## Work task
Copy the text below on runner security word for word, keeping every heading, table row and bullet unchanged.

Extracted text below:

Cleanup scripts do not replace ephemeral design. They only reduce residue when persistence exists.

## Top 10 runner security issues

| Issue                               | Why it matters                      | Fix                                                               |
| ----------------------------------- | ----------------------------------- | ----------------------------------------------------------------- |
| shared persistent runners           | cross-job contamination             | ephemeral or trust-tiered isolation                               |
| shell executor on mixed-trust repos | host takeover risk                  | use container or VM isolation                                     |
| privileged Docker by default        | breakout and host compromise        | isolate privileged jobs to dedicated ephemeral fleet              |
| no metadata blocking                | cloud credential theft              | block IMDS / metadata access where unnecessary                    |
| static cloud keys on runner         | secret theft                        | OIDC or short-lived federated credentials                         |
| broad internal network access       | easy lateral movement               | runner subnet isolation and egress allowlists                     |
| stale runner versions               | feature and security drift          | automatic image refresh or disciplined update process             |
| no external logs                    | weak investigations                 | forward logs before destruction                                   |
| fork PRs on self-hosted runners     | trivial hostile code execution path | keep untrusted PRs on hosted or separate low-trust infrastructure |
| shared caches across trust zones    | artifact poisoning and data leakage | separate cache scope and cleanup aggressively                     |

## Review checklist

### Governance

* who can attach repos to this runner fleet?

End of Extracted text.
Dataset section below:

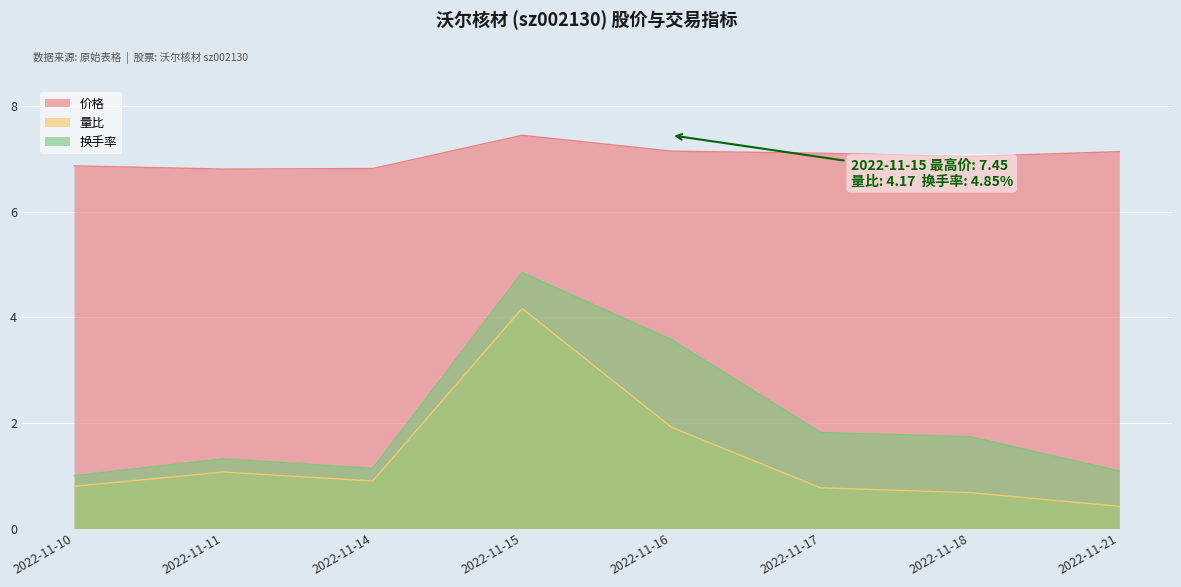

Which has a higher value, 2022-11-11 or 2022-11-10?

2022-11-10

End of Dataset section.

## Result
Cleanup scripts do not replace ephemeral design. They only reduce residue when persistence exists.

## Top 10 runner security issues

| Issue                               | Why it matters                      | Fix                                                               |
| ----------------------------------- | ----------------------------------- | ----------------------------------------------------------------- |
| shared persistent runners           | cross-job contamination             | ephemeral or trust-tiered isolation                               |
| shell executor on mixed-trust repos | host takeover risk                  | use container or VM isolation                                     |
| privileged Docker by default        | breakout and host compromise        | isolate privileged jobs to dedicated ephemeral fleet              |
| no metadata blocking                | cloud credential theft              | block IMDS / metadata access where unnecessary                    |
| static cloud keys on runner         | secret theft                        | OIDC or short-lived federated credentials                         |
| broad internal network access       | easy lateral movement               | runner subnet isolation and egress allowlists                     |
| stale runner versions               | feature and security drift          | automatic image refresh or disciplined update process             |
| no external logs                    | weak investigations                 | forward logs before destruction                                   |
| fork PRs on self-hosted runners     | trivial hostile code execution path | keep untrusted PRs on hosted or separate low-trust infrastructure |
| shared caches across trust zones    | artifact poisoning and data leakage | separate cache scope and cleanup aggressively                     |

## Review checklist

### Governance

* who can attach repos to this runner fleet?